Who Can Refer: SDYS Staff/Volunteers and Community Partners
Eligibility Requirements: Parents and Youth must be at – risk, already engaged in an SDYS program, and have historically or currently experienced CWS involvement
What is domestic violence?
Domestic violence can take many shapes and forms and can be both physical and emotional. It is a serious threat for anyone impacted. Also called intimate partner violence, domestic violence occurs between people in an intimate relationship and can affect anyone of any age, gender, race or sexual orientation. Domestic violence can happen in heterosexual or same-sex relationships.
Recognizing Domestic Violence in a Relationship
Abusive relationships always involve an imbalance of power and control. An abuser uses intimidating, hurtful words and behaviors to control their partner.

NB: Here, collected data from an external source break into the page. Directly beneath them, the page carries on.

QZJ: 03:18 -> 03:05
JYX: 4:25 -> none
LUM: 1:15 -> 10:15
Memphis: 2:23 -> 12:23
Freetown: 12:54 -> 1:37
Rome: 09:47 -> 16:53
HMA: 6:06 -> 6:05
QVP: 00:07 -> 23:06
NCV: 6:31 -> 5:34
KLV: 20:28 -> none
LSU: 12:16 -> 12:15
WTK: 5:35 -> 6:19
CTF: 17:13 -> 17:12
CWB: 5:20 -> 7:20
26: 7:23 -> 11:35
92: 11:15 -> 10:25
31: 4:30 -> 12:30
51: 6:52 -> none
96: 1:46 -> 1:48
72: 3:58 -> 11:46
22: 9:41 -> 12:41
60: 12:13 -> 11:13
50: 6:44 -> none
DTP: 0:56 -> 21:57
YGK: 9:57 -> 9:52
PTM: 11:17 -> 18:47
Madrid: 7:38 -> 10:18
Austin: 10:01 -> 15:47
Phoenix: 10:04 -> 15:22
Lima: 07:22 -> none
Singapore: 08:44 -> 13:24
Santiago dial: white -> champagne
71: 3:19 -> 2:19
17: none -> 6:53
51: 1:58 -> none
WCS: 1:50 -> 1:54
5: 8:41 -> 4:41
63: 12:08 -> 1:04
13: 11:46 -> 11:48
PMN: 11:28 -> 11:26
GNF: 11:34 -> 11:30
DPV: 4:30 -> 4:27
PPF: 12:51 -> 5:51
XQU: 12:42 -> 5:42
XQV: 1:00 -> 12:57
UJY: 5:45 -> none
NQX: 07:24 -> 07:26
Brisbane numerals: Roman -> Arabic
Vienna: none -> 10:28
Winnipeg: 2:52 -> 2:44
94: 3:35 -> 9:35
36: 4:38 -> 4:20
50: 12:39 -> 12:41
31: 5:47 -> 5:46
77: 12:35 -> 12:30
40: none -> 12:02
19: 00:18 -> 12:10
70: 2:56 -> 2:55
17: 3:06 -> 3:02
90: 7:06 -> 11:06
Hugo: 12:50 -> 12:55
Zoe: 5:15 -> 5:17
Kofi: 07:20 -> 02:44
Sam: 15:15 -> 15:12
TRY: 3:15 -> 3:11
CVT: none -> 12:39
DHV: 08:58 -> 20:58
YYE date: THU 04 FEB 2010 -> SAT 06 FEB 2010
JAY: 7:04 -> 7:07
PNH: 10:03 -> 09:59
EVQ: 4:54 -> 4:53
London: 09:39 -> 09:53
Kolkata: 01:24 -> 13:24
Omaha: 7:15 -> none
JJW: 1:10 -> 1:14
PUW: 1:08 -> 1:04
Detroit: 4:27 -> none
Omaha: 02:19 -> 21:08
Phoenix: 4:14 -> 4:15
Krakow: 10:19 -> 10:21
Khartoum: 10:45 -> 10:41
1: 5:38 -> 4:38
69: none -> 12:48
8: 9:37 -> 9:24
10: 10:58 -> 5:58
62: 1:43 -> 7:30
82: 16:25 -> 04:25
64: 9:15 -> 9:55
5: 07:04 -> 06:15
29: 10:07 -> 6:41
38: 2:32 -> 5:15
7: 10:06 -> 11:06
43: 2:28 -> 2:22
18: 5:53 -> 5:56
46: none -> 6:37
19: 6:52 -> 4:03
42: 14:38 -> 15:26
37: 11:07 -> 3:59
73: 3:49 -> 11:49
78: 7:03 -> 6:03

Domestic violence can take many forms, including emotional, sexual, economic and physical abuse and threats of abuse. Sometimes it is hard to recognize, or even admit that you are in an abusive relationship.
Some relationships are clearly abusive from the outset, abuse often starts subtly and gets worse over time. Sometimes it is difficult to know if domestic violence is actually taking place.
You might be experiencing domestic violence if you're in a relationship with someone who:
- Is slapping, grabbing, hitting, punching, beating, tripping, battering, bruising, choking, shaking, pinching, biting, confining and restraining you.
- Is threatening or intimidating to gain compliance, destroying your personal property and possessions or threatening to do so, and is constantly harassing you.
- Forces you to participate in unwanted, unsafe or degrading sexual activity
- Is withholding economic resources such as money or credit cards.
Don’t Take the Blame
In an abusive relationship, the person who routinely uses these behaviors is the abuser and most often, abusive partners do not take responsibility for their actions. Don’t take the blame. The person on the receiving end is being abused. The longer you stay in an abusive relationship, the greater the physical and emotional toll.
Seeking help is the best way to protect yourself and your children.